** PROVIDED RECORDS **
= Beginning of Section =
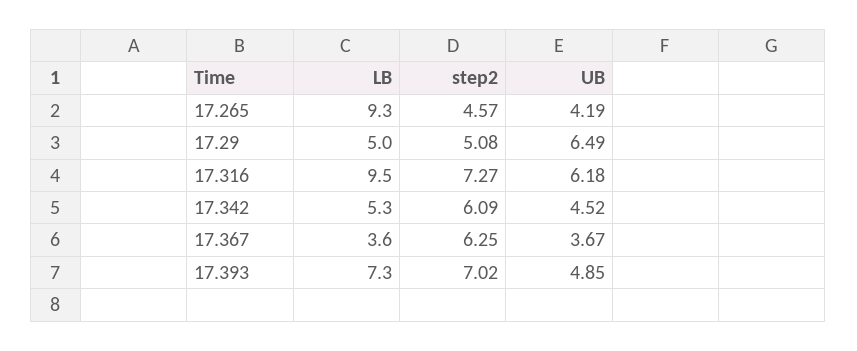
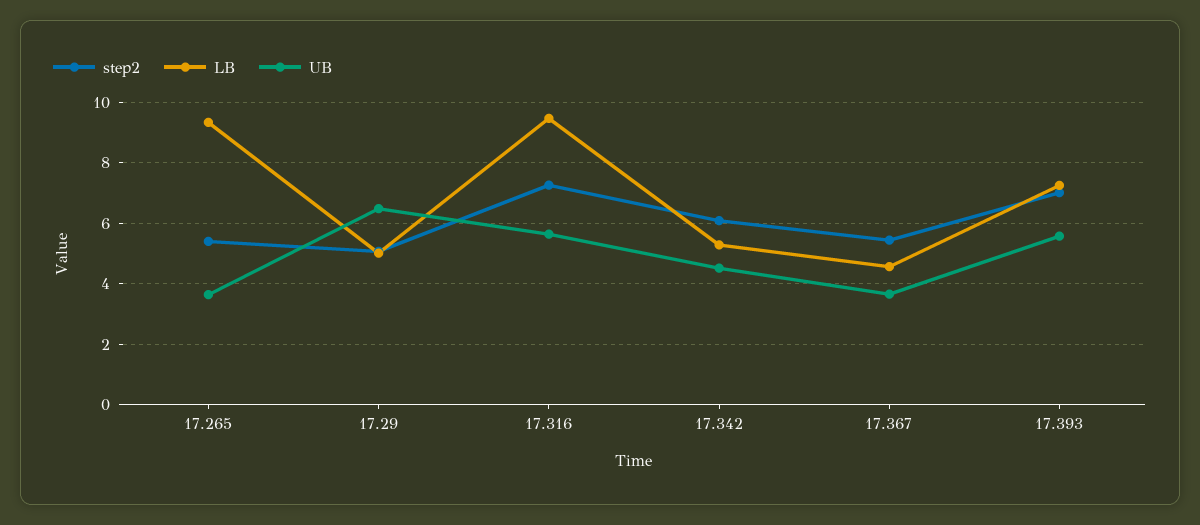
step2, 17.265: 4.57 -> 5.4
UB, 17.265: 4.19 -> 3.6
UB, 17.316: 6.18 -> 5.6
LB, 17.367: 3.6 -> 4.6
step2, 17.367: 6.25 -> 5.4
UB, 17.393: 4.85 -> 5.6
= End of Section =
** WHAT IS BEING ASKED **
The result should be an exact copy of every entry above, with no pictures included.

** OUTPUT FOR THIS TASK **
step2, 17.265: 4.57 -> 5.4
UB, 17.265: 4.19 -> 3.6
UB, 17.316: 6.18 -> 5.6
LB, 17.367: 3.6 -> 4.6
step2, 17.367: 6.25 -> 5.4
UB, 17.393: 4.85 -> 5.6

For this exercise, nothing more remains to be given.